Records supplied:

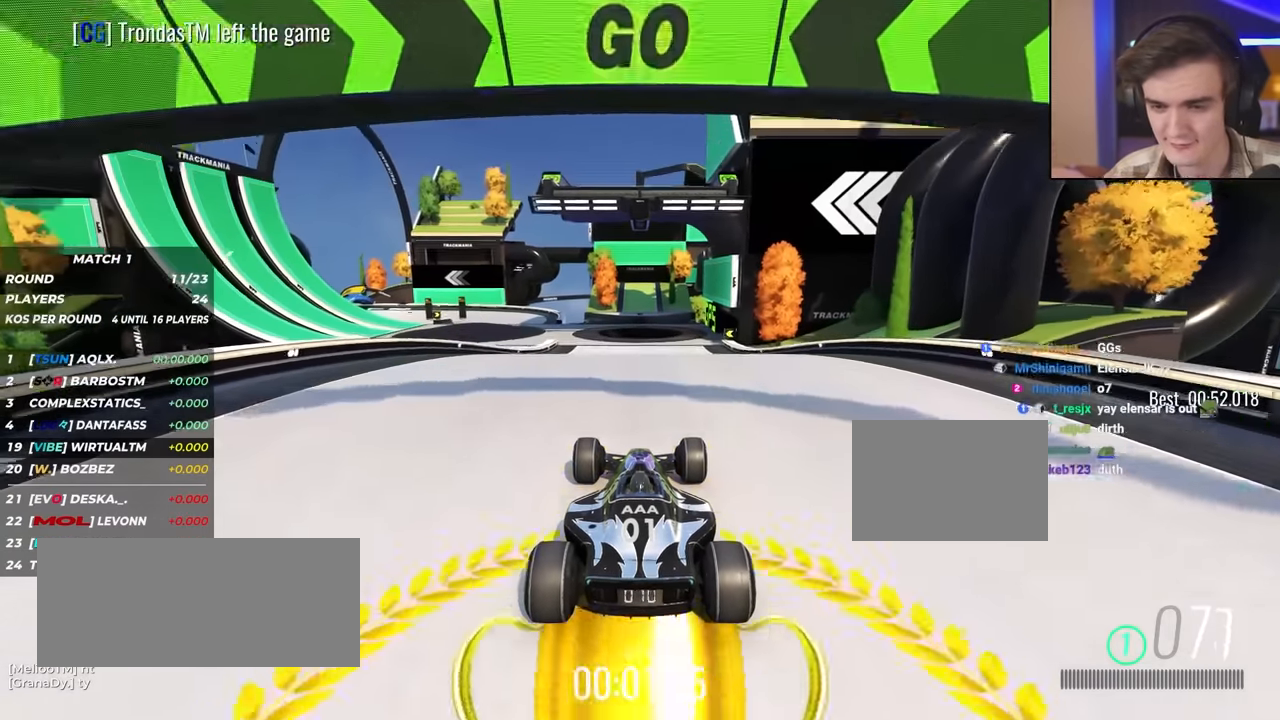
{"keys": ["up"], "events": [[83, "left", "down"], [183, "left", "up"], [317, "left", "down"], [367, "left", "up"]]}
...
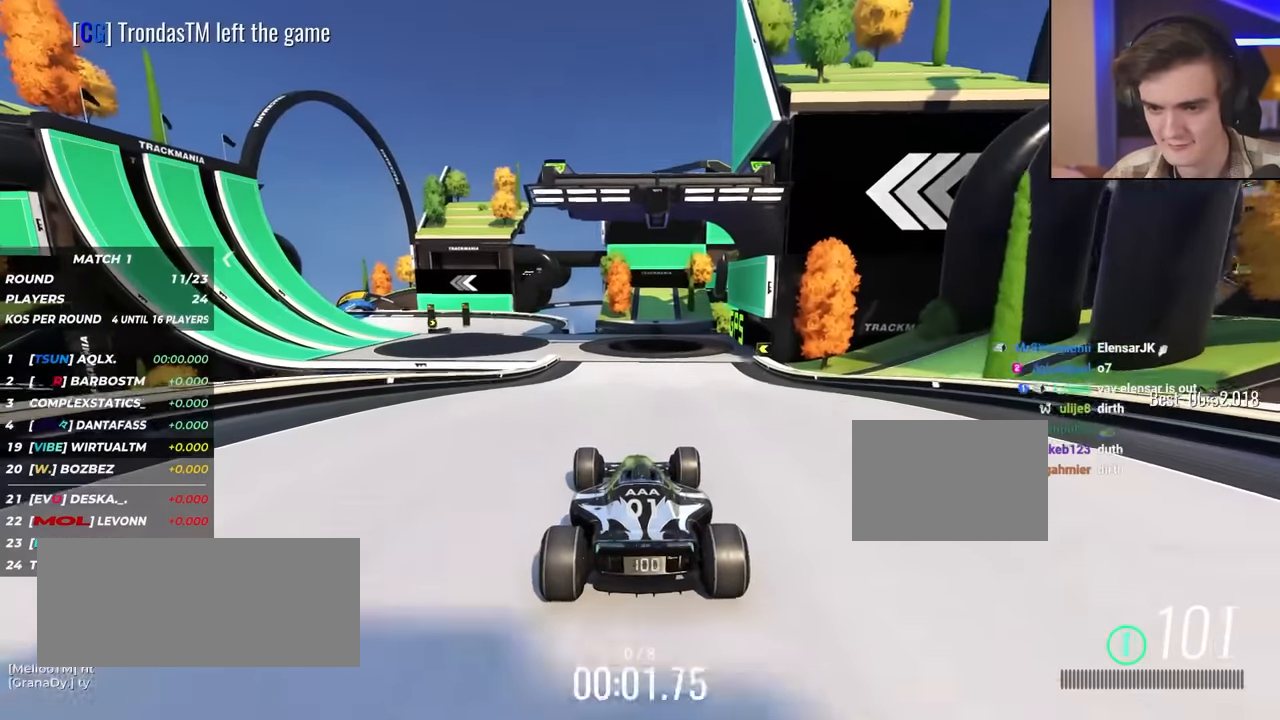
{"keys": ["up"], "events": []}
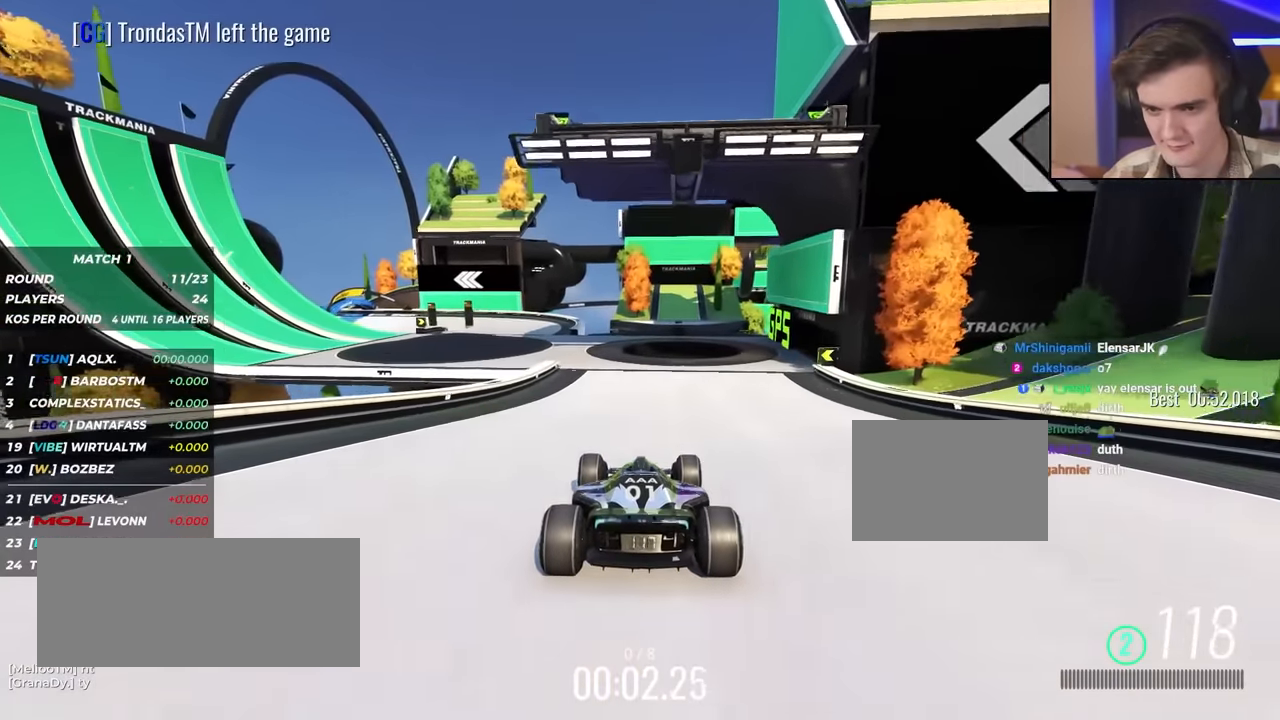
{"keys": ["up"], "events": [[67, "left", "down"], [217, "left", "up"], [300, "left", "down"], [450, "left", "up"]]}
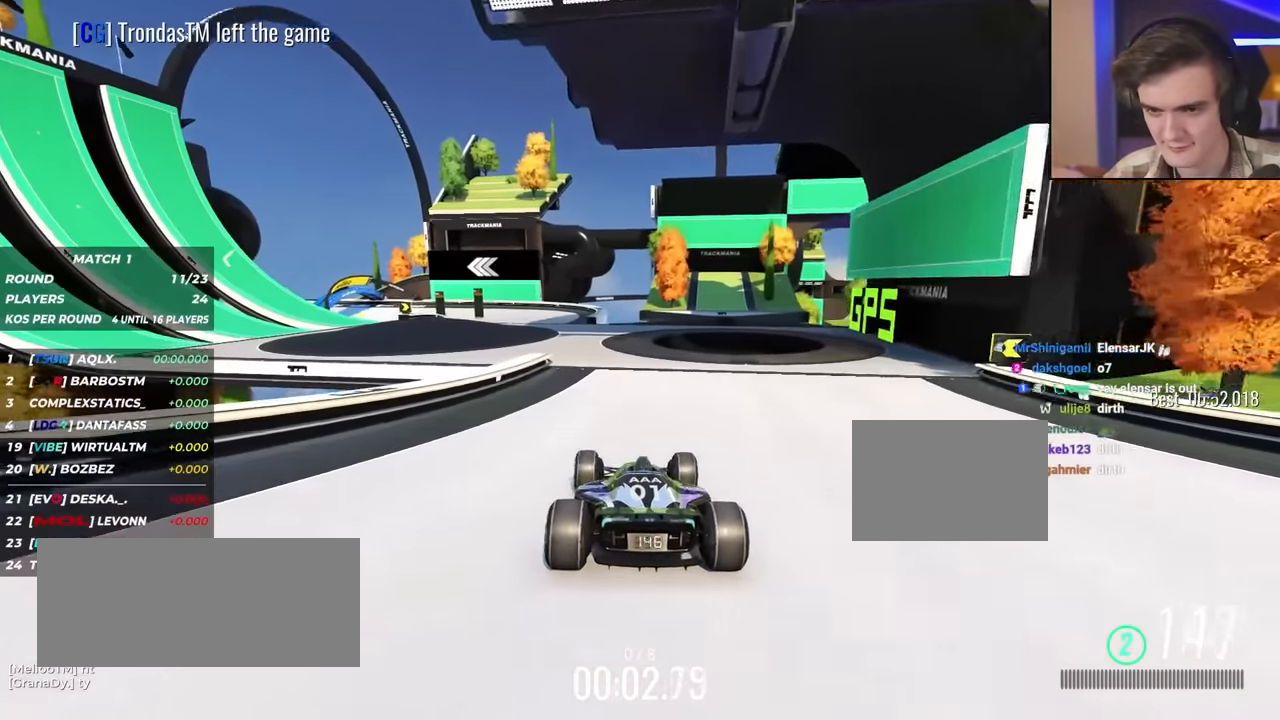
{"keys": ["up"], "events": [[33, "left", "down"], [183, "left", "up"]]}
==
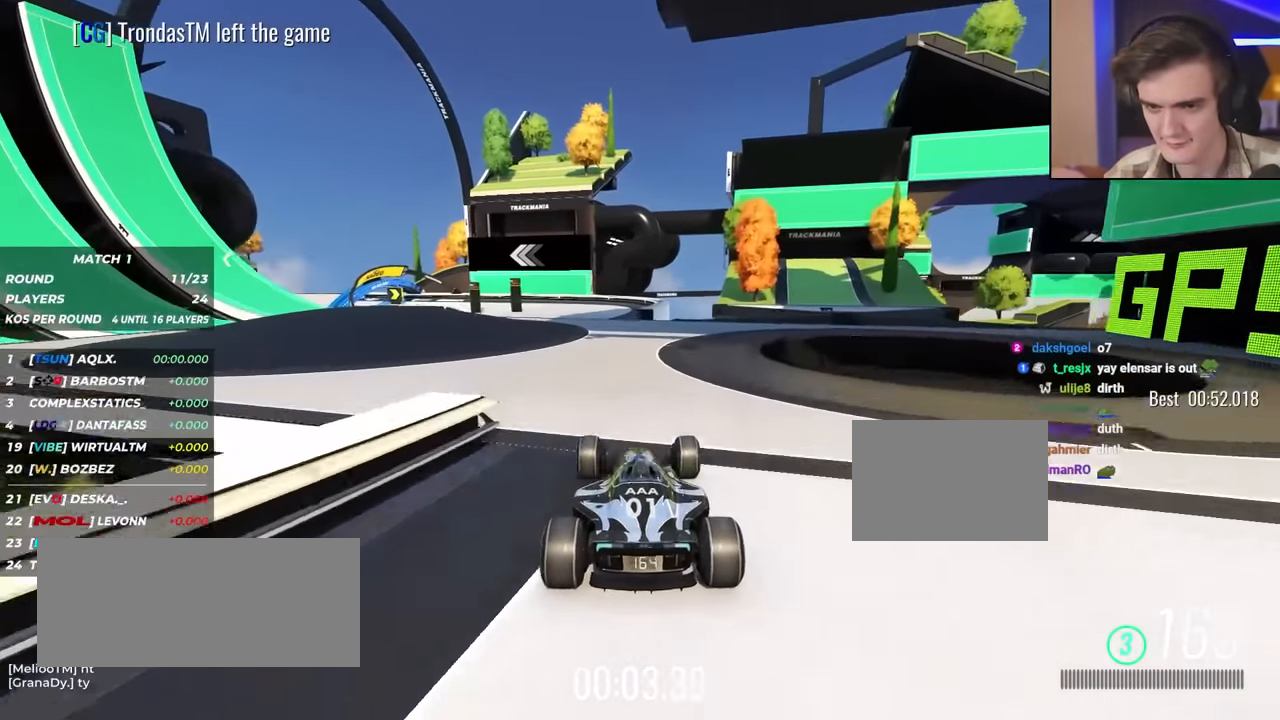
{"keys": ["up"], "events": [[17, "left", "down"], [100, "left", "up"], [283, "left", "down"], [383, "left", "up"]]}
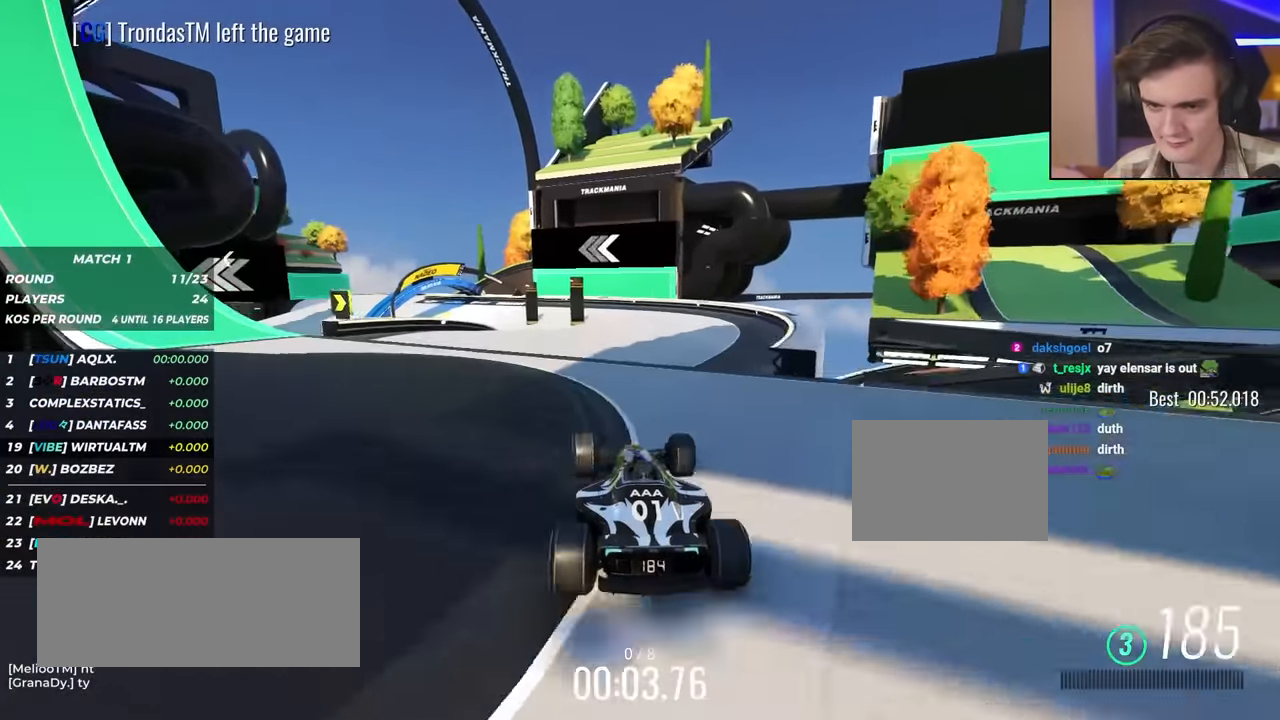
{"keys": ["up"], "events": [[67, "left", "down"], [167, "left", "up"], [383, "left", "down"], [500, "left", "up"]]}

What to work on:
Lines holding the string "down" must be copied out of the entries above.

Output of the exercise:
{"keys": ["up"], "events": [[83, "left", "down"], [183, "left", "up"], [317, "left", "down"], [367, "left", "up"]]}
{"keys": ["up"], "events": [[67, "left", "down"], [217, "left", "up"], [300, "left", "down"], [450, "left", "up"]]}
{"keys": ["up"], "events": [[33, "left", "down"], [183, "left", "up"]]}
{"keys": ["up"], "events": [[17, "left", "down"], [100, "left", "up"], [283, "left", "down"], [383, "left", "up"]]}
{"keys": ["up"], "events": [[67, "left", "down"], [167, "left", "up"], [383, "left", "down"], [500, "left", "up"]]}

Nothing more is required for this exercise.